CIUDAD DE MÉXICO (apro).- El presidente Andrés Manuel López Obrador criticó este jueves a la revista Proceso, luego de que se le preguntó sobre la estrategia del gobierno federal para revertir los efectos de la violencia en estados como Guerrero y Michoacán, para garantizar el derecho de los niños a la educación y la salud, en el contexto del regreso a las aulas en medio de la pandemia de covid-19.
“Tenemos que atender las causas y es lo que estamos haciendo en todos lados, nada más que heredamos a todos estos grupos de la delincuencia organizada. Baste decir que el que era secretario de Seguridad Pública con Felipe Calderón está en la cárcel en Estados Unidos, acusado de complicidad y de asociación delictuosa con grupos de la delincuencia organizada. Eso no lo registran mucho nuestros adversarios, ni los medios, ni Proceso”, expresó el mandatario.
En la conferencia mañanera, el reportero de Proceso advirtió que además de la pandemia de coronavirus, la epidemia de la violencia impide que niños y niñas regresen a las escuelas por la confrontación que mantienen grupos armados en estados como Guerrero y Michoacán, y preguntó cuál era la estrategia del gobierno federal para revertir este efecto negativo y garantizar el derecho a la educación y la salud de los menores, como sucede en las zonas urbanas.
En respuesta, el presidente López Obrador destacó que el problema de la violencia es herencia de sus antecesores. En su gobierno, dijo, ya no existen los altos índices de letalidad en los operativos contra la delincuencia.
“A pesar de los pesares se va avanzando y tengo pruebas para demostrarlo, que ya no es el tiempo de Calderón, que ya no es el tiempo de Peña Nieto en materia de violencia. En el tiempo de Calderón se desató la guerra y nadie hablaba de que se quería enfrentar la violencia con la violencia o que eso fue lo que se aplicó y era el ‘mátalos en caliente’ y fue el gobierno de masacres”, subrayó.
Luego mostró unas tablas sobre las cifras de incidencia delictiva, homicidios y letalidad de los operativos federales contra la delincuencia organizada.

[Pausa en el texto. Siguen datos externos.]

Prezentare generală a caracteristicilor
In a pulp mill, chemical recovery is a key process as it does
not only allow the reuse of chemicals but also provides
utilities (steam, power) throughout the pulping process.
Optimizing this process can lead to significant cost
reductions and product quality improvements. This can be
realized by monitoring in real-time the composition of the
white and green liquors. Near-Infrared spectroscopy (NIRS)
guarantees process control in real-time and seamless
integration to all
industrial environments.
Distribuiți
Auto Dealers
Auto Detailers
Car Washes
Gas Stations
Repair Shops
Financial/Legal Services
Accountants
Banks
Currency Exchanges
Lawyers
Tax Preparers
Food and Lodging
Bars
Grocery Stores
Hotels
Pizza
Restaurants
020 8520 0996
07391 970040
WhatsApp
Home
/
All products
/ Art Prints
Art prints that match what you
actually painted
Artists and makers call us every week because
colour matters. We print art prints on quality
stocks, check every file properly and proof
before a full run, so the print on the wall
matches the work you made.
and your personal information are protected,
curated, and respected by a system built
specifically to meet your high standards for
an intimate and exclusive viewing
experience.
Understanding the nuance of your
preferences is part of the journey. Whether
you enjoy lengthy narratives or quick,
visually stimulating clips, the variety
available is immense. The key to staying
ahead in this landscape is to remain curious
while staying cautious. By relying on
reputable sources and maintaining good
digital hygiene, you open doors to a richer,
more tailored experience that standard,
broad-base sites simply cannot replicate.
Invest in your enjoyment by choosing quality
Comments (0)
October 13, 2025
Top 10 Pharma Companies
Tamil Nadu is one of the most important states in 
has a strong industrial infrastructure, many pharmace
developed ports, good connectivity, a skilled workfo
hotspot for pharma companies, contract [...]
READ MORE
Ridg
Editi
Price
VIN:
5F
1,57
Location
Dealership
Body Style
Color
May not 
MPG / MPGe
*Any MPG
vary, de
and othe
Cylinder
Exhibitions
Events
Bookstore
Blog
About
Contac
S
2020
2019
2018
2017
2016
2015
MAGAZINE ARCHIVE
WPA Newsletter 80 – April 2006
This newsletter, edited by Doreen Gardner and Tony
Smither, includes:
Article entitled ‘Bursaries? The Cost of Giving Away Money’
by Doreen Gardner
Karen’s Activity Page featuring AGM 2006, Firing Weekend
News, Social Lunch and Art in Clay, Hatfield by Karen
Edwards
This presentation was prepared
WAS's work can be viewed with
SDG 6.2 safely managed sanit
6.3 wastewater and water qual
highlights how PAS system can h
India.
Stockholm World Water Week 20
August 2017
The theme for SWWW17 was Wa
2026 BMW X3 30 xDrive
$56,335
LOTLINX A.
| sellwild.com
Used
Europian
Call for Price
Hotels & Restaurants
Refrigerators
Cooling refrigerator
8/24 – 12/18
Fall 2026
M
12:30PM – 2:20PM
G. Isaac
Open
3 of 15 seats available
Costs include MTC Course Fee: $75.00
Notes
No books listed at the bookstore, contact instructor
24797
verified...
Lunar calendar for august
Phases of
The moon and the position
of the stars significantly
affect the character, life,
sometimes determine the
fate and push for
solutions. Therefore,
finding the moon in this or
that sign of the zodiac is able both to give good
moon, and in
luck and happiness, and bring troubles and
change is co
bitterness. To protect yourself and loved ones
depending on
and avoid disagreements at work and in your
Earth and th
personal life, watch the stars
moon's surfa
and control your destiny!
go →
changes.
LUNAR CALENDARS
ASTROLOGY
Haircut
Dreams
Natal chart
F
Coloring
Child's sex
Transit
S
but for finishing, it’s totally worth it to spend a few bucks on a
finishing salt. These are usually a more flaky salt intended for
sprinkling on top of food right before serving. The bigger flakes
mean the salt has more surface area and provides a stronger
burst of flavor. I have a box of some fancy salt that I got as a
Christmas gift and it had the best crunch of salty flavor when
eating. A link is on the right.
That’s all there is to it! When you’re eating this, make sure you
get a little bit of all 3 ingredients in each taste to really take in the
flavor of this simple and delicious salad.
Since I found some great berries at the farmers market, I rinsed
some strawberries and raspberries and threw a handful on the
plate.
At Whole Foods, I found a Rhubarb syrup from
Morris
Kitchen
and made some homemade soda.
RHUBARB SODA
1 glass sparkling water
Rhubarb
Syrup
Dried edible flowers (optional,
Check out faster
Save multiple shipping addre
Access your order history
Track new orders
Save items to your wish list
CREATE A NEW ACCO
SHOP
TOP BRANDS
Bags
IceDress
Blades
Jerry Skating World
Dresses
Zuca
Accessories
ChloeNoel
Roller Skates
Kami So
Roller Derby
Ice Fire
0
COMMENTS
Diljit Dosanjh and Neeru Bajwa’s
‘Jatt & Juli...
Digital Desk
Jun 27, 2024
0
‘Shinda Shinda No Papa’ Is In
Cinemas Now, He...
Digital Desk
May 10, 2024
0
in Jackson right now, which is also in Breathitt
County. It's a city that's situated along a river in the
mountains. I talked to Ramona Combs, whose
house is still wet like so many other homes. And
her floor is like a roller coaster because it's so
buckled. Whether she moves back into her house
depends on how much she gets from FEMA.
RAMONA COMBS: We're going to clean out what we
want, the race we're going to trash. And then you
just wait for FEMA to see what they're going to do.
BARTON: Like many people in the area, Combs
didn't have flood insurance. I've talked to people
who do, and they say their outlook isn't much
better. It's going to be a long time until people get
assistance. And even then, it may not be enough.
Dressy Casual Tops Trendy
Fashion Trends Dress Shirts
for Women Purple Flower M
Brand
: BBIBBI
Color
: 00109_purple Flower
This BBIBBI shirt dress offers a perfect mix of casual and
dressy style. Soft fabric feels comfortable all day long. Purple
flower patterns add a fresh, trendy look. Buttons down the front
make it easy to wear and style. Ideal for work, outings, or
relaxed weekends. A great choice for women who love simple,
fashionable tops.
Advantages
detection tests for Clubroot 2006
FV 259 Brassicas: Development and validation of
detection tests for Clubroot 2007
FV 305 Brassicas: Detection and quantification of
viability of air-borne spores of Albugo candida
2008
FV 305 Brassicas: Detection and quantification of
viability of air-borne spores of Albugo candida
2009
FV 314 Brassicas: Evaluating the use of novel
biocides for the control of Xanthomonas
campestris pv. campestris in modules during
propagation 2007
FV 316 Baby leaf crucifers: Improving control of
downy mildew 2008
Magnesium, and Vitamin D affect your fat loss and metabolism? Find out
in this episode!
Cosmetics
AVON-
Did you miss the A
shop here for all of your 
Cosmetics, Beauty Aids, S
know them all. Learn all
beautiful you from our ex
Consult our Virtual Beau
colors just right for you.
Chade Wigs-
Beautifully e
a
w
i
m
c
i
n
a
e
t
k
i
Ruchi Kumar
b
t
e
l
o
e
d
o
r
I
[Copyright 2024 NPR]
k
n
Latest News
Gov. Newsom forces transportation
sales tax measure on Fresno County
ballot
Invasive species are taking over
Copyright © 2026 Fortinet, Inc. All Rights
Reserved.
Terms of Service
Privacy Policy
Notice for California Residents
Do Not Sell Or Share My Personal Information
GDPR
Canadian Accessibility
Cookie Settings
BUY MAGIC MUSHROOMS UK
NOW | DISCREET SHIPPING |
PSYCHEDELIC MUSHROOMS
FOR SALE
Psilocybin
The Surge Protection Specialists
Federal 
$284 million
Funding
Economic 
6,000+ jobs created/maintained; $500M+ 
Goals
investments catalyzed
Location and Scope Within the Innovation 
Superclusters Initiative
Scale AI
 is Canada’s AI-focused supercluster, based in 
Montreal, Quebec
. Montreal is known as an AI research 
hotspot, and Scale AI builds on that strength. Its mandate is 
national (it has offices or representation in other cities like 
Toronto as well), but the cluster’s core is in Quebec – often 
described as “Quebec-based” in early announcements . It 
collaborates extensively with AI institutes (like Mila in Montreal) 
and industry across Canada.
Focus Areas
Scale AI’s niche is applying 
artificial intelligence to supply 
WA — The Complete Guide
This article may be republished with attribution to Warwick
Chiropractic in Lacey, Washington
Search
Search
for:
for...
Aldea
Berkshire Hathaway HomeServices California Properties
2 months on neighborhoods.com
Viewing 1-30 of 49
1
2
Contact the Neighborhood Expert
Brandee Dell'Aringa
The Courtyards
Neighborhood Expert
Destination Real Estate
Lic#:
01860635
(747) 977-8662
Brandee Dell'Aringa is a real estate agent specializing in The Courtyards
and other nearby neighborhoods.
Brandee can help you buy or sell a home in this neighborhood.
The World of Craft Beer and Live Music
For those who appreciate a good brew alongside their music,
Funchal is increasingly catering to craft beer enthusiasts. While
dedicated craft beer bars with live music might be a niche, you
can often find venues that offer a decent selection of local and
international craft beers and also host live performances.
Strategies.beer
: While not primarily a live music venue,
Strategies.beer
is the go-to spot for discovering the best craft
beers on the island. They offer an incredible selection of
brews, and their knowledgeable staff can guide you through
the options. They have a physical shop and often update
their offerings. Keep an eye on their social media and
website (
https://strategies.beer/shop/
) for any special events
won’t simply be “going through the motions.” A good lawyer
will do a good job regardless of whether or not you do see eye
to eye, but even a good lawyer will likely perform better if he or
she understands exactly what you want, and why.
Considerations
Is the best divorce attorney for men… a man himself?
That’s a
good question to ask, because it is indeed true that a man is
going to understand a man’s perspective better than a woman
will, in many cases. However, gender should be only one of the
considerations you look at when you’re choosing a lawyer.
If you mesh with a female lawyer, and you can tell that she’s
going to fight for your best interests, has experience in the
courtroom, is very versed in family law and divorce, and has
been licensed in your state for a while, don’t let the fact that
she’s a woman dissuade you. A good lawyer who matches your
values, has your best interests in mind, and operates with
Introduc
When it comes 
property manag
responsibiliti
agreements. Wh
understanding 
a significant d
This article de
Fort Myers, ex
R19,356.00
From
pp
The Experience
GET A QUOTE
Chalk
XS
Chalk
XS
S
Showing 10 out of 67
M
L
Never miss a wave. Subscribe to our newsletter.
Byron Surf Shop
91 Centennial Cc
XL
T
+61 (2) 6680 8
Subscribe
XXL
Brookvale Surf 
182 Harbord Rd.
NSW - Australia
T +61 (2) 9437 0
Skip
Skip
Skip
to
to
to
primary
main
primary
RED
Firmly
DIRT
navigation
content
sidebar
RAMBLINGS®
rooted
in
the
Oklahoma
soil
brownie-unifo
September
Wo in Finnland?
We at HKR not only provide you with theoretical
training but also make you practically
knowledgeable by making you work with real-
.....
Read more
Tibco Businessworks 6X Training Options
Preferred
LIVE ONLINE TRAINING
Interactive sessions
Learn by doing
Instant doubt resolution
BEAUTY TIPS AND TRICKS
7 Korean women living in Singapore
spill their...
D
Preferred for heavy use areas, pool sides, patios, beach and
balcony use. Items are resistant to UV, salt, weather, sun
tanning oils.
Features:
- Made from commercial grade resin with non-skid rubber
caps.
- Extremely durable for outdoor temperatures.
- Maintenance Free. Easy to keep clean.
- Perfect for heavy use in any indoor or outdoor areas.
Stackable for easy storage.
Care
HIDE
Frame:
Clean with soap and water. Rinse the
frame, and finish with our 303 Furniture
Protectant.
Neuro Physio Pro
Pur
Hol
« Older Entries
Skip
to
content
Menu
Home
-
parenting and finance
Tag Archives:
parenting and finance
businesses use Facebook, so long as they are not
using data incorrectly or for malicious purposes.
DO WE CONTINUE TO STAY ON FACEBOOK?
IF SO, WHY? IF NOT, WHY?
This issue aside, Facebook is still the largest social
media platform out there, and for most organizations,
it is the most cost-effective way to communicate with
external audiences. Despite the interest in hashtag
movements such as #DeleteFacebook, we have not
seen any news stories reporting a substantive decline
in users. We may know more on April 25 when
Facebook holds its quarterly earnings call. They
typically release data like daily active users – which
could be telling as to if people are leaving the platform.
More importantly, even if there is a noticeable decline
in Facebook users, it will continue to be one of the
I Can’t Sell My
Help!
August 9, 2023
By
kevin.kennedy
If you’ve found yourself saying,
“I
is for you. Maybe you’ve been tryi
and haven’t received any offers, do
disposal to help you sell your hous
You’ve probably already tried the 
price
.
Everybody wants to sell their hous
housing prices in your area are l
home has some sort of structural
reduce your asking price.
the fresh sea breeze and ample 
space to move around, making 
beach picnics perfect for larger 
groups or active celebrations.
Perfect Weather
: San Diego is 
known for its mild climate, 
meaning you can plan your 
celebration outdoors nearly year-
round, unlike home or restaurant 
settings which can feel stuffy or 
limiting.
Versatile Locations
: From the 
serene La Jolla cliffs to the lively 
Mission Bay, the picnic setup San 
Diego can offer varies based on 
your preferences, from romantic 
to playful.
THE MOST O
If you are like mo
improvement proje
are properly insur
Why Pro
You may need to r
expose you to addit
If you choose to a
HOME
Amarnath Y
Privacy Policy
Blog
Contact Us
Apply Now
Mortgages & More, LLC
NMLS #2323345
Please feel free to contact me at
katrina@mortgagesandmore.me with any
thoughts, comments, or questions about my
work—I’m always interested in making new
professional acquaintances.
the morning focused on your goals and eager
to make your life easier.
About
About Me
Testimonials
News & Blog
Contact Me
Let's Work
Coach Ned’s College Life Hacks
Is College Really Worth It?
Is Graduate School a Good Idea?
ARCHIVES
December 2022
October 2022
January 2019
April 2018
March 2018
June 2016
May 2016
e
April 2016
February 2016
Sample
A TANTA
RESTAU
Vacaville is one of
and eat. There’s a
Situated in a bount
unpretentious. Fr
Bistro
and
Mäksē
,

“¿Quieren que se los muestre, de cuándo hubo más asesinatos y más actuación criminal del Estado? Porque esto no apareció en Proceso, esto que les voy a mostrar, a lo mejor mañana sí”, soltó el titular del Ejecutivo federal, y pidió a su vocero, Jesús Ramírez, exhibir en pantalla unas tablas estadísticas.
Al respecto, destacó que el nivel de letalidad y los enfrentamientos que se daban entre autoridades y presuntos delincuentes durante el sexenio de Felipe Calderón generaron una espiral de violencia, criminalidad y desaparecidos.
“Esta es la historia que no se cuenta, que se olvida, estas son las agresiones de autoridades y delincuencia”.
Detalló que en 2011 hubo mil 127 detenidos en agresiones contra autoridades castrenses y mil 412 personas asesinadas durante enfrentamientos entre militares y civiles armados.
“Es decir, más muertos que heridos y detenidos, porque al que quedaba herido lo remataban, para hablar claro. Decían, porque daban la orden desde Los Pinos, les decían a los militares: ‘Ustedes hagan su trabajo y nosotros nos encargamos de los derechos humanos’, riéndose”, recordó el mandatario, y agregó: “Ese fue el gobierno de Calderón y los medios no informaron sobre esto”.
En su gobierno, precisó, se ha reducido el índice de letalidad en los operativos del Ejército y la Guardia Nacional, porque ya no se da la orden de “mátalos en caliente”, y ahora –sostuvo-- se respetan los derechos humanos.
“¿Queremos regresar a esta barbaridad? Pues a algunos sí, aunque vayan a la iglesia todos los domingos, les gustaría esto. Nosotros no, nunca, jamás”, indicó.
Después refirió que en el caso específico de Guerrero se ha avanzado bastante y que atiende el problema de la violencia ayudando a la gente humilde, entregando becas y que las niñas, los niños, puedan asistir a la escuela, “a pesar de la presencia de estos grupos”.
Y volvió a justificar: “No deja de haber estos grupos que, como sabemos, vienen también de tiempo atrás”.